Study opens door to critical stroke treatment
More stroke victims will now have access to an increasingly effective surgery after the surprising results of an international study, spearheaded by University of Calgary researchers and recently published in the New England Journal of Medicine.
Dr. Michael Kelly, a neurosurgeon and leader of the University of Saskatchewan portion of the study, sat down with The StarPhoenix to explain the issue.
The treatments
Many severe stroke patients receive an intravenous fluid meant to dissolve blood clots in the brain. However, there’s limited blood flow to those vessels, so it’s only effective eight to 20 per cent of the time, and it can only be administered within four hours of a stroke to avoid the risk of a hemorrhage, Kelly noted.
Physical removal of the clot, known as endovascular treatment (ET), has become more promising over the past six years as technology has advanced. In this therapy, Kelly inserts a tube through a stent in a leg artery, then guides it to the blockage in the brain and sucks the whole thing out.
The problem
Kelly has been concerned he lacked the data needed to definitively recommend ET to patients.
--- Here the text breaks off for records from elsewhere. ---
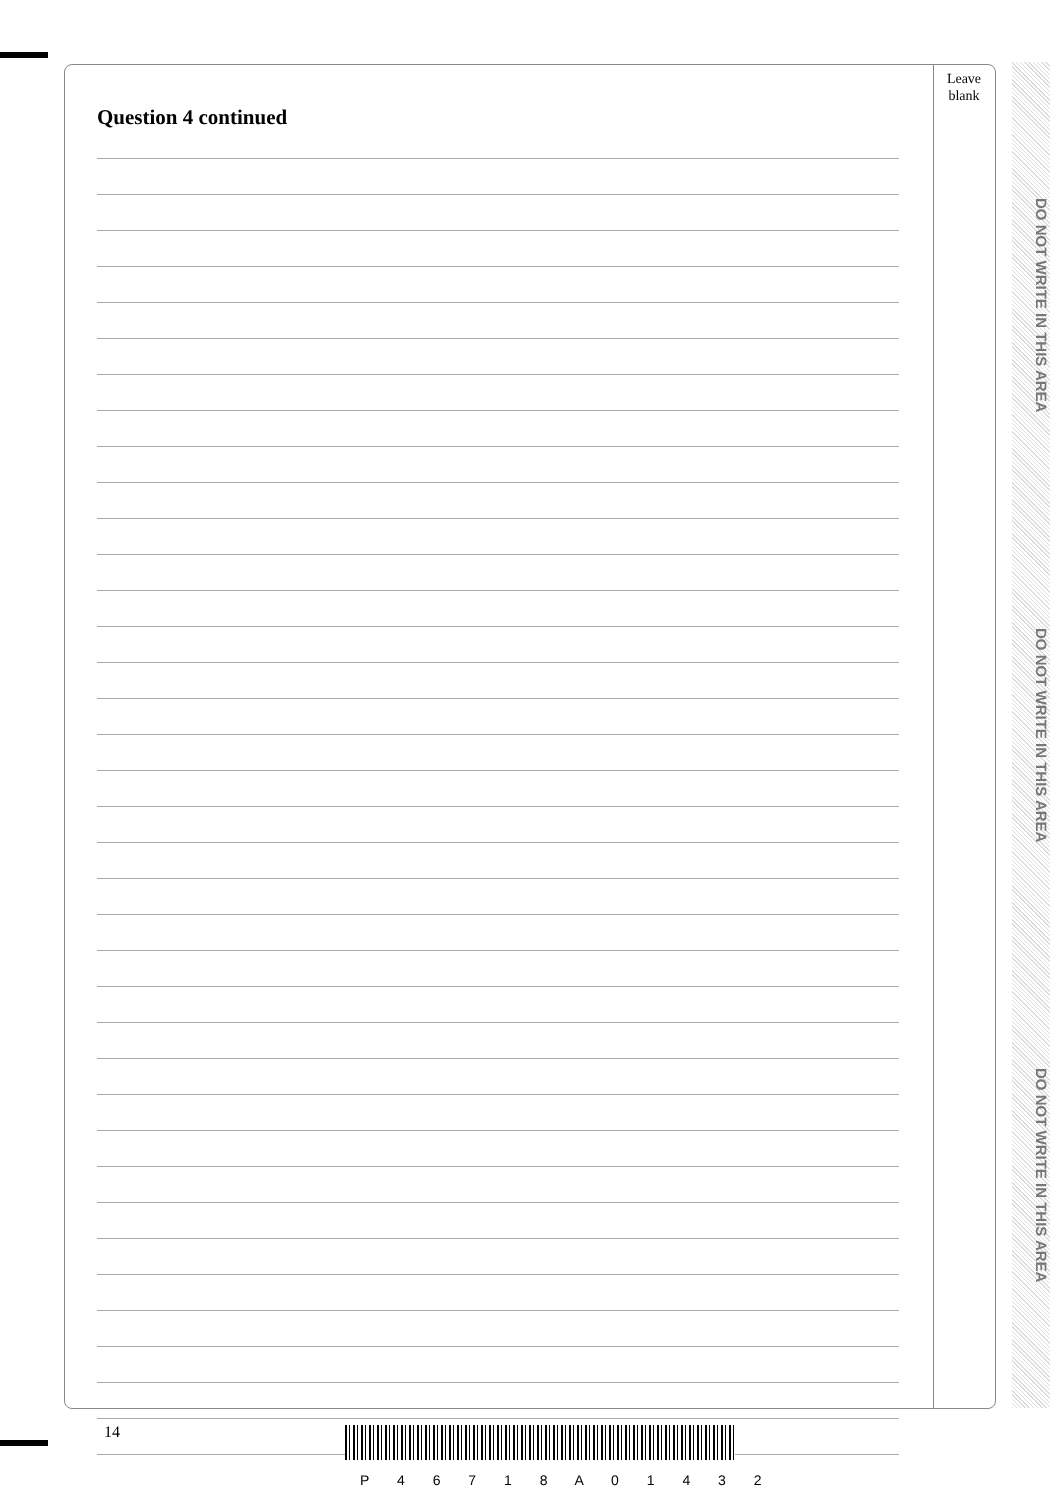Leave
blank
Question 4 continued
DO NOT WRITE IN THIS AREA
DO NOT WRITE IN THIS AREA
DO NOT WRITE IN THIS AREA
14
P 4 6 7 1 8 A 0 1 4 3 2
“Over the last decade there have been a bunch of techniques tried, a bunch of studies performed, trying to look at (ET’s) usefulness,” Kelly said.
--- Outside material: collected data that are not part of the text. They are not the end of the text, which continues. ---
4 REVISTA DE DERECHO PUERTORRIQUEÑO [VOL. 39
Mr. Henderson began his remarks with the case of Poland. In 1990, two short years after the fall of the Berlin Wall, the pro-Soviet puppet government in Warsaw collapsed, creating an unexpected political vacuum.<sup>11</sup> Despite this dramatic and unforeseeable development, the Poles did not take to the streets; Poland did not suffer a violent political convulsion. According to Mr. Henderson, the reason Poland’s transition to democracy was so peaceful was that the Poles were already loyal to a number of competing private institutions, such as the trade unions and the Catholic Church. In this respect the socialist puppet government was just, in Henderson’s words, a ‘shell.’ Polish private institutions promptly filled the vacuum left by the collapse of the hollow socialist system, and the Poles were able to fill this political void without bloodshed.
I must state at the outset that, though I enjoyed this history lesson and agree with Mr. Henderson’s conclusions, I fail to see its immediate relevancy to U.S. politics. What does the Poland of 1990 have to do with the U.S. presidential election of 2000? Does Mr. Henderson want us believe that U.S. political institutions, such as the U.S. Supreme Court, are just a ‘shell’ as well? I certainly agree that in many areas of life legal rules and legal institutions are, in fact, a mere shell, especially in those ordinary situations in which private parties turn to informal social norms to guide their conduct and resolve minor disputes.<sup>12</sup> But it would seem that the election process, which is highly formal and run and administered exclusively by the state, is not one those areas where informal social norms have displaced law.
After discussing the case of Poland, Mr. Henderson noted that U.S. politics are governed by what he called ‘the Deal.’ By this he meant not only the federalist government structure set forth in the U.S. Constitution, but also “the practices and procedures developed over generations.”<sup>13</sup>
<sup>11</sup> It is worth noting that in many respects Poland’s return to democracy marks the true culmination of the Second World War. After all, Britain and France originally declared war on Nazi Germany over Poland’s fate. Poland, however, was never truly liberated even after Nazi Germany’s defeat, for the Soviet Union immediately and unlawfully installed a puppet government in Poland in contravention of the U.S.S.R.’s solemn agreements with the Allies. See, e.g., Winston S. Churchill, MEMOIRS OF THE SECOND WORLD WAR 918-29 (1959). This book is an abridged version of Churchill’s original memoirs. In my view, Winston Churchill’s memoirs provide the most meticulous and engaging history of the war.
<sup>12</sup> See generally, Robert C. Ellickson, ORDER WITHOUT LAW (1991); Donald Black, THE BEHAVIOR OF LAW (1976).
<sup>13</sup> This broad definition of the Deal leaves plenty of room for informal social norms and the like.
“There’s been mixed success with that, some positive and some negative, but no study as good as the one we’re talking about today.”
The study
Known as ESCAPE, the study tracked 316 patients across 22 centres in Canada, the United States, the United Kingdom, Ireland and South Korea. Canada had 11 participating hospitals and enrolled two thirds of the patients.
Those who fit the criteria for ET and arrived for treatment within 12 hours of their strokes were randomized to standard medical care, including the clot-busting IV, or standard medical care plus ET.
The findings
The study was so successful, researchers ended it early. ET is now established as the global standard of care, Kelly said.
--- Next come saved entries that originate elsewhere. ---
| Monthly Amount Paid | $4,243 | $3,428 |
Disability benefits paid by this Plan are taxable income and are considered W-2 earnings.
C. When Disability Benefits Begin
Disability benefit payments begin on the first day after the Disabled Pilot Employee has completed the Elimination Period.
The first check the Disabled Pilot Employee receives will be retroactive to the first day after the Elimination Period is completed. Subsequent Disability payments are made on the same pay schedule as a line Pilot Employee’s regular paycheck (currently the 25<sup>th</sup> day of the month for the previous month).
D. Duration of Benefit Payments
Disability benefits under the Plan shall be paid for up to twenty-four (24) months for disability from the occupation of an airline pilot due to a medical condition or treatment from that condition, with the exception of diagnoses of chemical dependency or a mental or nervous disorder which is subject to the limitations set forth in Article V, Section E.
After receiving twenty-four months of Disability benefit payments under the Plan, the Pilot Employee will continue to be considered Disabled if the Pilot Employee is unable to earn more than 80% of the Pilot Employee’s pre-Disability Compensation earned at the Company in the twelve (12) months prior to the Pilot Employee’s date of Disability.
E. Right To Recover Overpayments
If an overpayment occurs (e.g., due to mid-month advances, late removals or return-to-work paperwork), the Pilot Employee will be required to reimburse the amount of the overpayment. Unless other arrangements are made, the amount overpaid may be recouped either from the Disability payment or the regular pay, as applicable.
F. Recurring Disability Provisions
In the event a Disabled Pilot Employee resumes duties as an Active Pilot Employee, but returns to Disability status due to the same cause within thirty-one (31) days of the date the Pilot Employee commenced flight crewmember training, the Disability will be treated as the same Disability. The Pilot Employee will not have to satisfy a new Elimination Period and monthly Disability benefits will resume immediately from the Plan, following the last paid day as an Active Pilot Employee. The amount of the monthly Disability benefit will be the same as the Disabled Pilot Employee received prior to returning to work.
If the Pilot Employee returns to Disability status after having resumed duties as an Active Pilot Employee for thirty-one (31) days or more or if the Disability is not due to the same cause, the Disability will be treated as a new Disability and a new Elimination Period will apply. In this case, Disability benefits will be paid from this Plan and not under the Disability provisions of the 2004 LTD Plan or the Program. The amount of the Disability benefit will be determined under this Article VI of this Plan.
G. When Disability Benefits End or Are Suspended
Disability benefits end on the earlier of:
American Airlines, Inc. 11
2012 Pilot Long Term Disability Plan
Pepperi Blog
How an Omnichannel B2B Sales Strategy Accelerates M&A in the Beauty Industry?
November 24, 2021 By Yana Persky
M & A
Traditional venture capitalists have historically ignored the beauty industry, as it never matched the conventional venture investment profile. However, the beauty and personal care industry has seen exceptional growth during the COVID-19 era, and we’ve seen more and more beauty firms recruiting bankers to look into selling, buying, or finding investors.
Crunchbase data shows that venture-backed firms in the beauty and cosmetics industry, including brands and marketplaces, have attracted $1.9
“When I was first involved in the study I sure hoped it would be positive, but I have to say I didn’t expect the results would be as great as they are.”
Patients receiving ET had a one in 10 mortality rate — half the two in 10 rate for patients receiving standard care. More importantly, the survivors were healthier, with about a 25 per cent chance of going home and being independent, Kelly said.
He noted that ET is only meant for the most severe blockages, which can be half a centimetre in diameter, in the main arteries in the brain.
The future
“What this does is it lights a fire under stroke care’s butt,” Kelly said.
Stroke is one of the main killers of Canadians, and the top cause of long term disability, Kelly said. It also affects people in the prime of their lives, not just the elderly.
“If we can create more survivors and more people that do well, that’s a huge impact for society as a whole.”